Ultrasound maintains its rightful place as the primary diagnostic imaging modality for women with pelvic symptoms and suspected gynecologic pathology. Ultrasound is safe, inexpensive, and widely available, and often addresses the clinical question succinctly. But sometimes we need more. This issue is intended to expand the reader’s understanding of the complementary role of MR imaging to ultrasound in the female pelvis, and the additional information this advanced modality can provide. An analogy can be made to neuroimaging: when head CT is not enough, MR imaging is widely accepted as the noninvasive next step. Likewise, when a gynecologic process is poorly seen or incompletely characterized by ultrasound, MR imaging is the natural next step. This concept is increasingly recognized by both gynecologists and radiologists, and it is my hope that the excellent review articles in this issue will help to spread the word further. We owe it to our patients to maximize the diagnostic value of MR imaging, by adapting and refining pelvic imaging protocols and developing expertise in interpretation.
MR imaging provides detailed anatomic information that can direct management in congenital uterine anomalies, disorders of placentation, and a variety of lesions of the perineum. MR imaging also enables tissue characterization essential to evaluation of benign uterine abnormalities, sonographically indeterminate adnexal masses, and triage of female pelvic emergencies. For pelvic floor disorders, dynamic imaging protocols illustrate muscular function in concert with anatomic detail fundamental to treatment planning. Finally, MR imaging pairs exquisite spatial and contrast resolution with functional imaging (including DWI, dynamic or multiphasic post contrast acquisitions, and even PET coregistration), enabling preoperative staging and treatment planning of locally advanced gynecologic cancers.

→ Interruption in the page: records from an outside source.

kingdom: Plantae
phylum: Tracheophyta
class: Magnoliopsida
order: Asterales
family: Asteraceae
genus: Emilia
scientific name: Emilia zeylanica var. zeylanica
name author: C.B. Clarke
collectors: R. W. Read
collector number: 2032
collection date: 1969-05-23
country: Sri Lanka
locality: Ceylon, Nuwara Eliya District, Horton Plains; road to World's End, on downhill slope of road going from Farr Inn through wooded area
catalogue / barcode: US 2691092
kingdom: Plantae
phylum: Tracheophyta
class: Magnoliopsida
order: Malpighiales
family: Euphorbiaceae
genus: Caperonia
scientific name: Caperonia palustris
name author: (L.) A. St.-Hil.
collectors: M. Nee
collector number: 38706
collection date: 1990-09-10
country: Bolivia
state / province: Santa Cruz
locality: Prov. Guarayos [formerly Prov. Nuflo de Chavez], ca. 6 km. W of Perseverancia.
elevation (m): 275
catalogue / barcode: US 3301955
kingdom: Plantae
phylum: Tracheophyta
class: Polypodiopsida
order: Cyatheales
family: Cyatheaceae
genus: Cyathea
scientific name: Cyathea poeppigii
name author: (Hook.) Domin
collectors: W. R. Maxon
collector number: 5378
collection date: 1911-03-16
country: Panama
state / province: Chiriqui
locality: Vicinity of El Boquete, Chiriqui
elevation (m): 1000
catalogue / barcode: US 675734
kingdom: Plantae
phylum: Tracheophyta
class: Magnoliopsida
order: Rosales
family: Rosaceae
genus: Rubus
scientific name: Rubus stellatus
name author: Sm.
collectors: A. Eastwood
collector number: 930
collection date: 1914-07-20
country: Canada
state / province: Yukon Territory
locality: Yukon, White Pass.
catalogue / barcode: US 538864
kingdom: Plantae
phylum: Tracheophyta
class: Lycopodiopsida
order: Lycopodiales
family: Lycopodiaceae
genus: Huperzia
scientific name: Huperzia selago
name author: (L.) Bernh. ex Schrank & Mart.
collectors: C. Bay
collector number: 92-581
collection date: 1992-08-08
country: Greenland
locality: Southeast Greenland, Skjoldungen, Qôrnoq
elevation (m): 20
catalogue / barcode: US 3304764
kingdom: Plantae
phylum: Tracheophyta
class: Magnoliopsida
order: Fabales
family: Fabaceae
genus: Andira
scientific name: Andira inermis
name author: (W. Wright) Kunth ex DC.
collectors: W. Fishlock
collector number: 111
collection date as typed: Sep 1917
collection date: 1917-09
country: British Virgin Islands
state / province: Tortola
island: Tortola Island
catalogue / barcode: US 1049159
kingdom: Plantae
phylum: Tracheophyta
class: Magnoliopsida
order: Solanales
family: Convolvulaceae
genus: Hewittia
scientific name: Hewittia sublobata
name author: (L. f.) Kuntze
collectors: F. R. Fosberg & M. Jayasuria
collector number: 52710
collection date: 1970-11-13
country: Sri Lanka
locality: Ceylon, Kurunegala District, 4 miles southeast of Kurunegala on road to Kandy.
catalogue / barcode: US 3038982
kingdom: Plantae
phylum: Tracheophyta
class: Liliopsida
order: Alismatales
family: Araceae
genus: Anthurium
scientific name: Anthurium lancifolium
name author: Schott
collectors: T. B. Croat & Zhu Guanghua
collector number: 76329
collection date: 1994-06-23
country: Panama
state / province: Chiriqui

The potential of MR imaging to contribute to gynecologic oncology care has yet to be fully actualized internationally, but its value for staging and surveillance of locally advanced cervical, endometrial, and vulvar cancers is acknowledged in the National Comprehensive Cancer Network Guidelines and the American College of Radiology Appropriateness Criteria, as well as important European consensus guidelines.
I am grateful for the time and expertise of the authors who have contributed the well-written and beautifully illustrated articles for this issue. Many of the authors are mentors, colleagues, and friends. Their work expertly demonstrates the great importance of subspecialty gynecologic imaging. Several of the authors are members of the Society of Abdominal Radiology Uterine and Ovarian Cancer Disease Focused Panel, and I would like to acknowledge both the society and the members of the panel for their efforts in moving the field forward. On a personal level, I would like to thank Dr Shruti Jolly, a talented radiation oncologist at the University of Michigan, who specializes in gynecologic cancer, as well as all of the other members of the UM Gynecologic Oncology tumor board. They have taught me most of what I know about these diseases and helped to direct the course of my career by involving me in their clinical work. I would also like to thank my ever-supportive husband, Geoff, and our wonderful children, Iris and Julian, for their indulgence toward my work on this and other projects.
Finally, and most importantly, this issue of Magnetic Resonance Imaging Clinics of North America is dedicated to women’s health care providers, honoring their commitment both to their patients and to maintaining widespread accessibility of high-quality gynecologic and reproductive health care.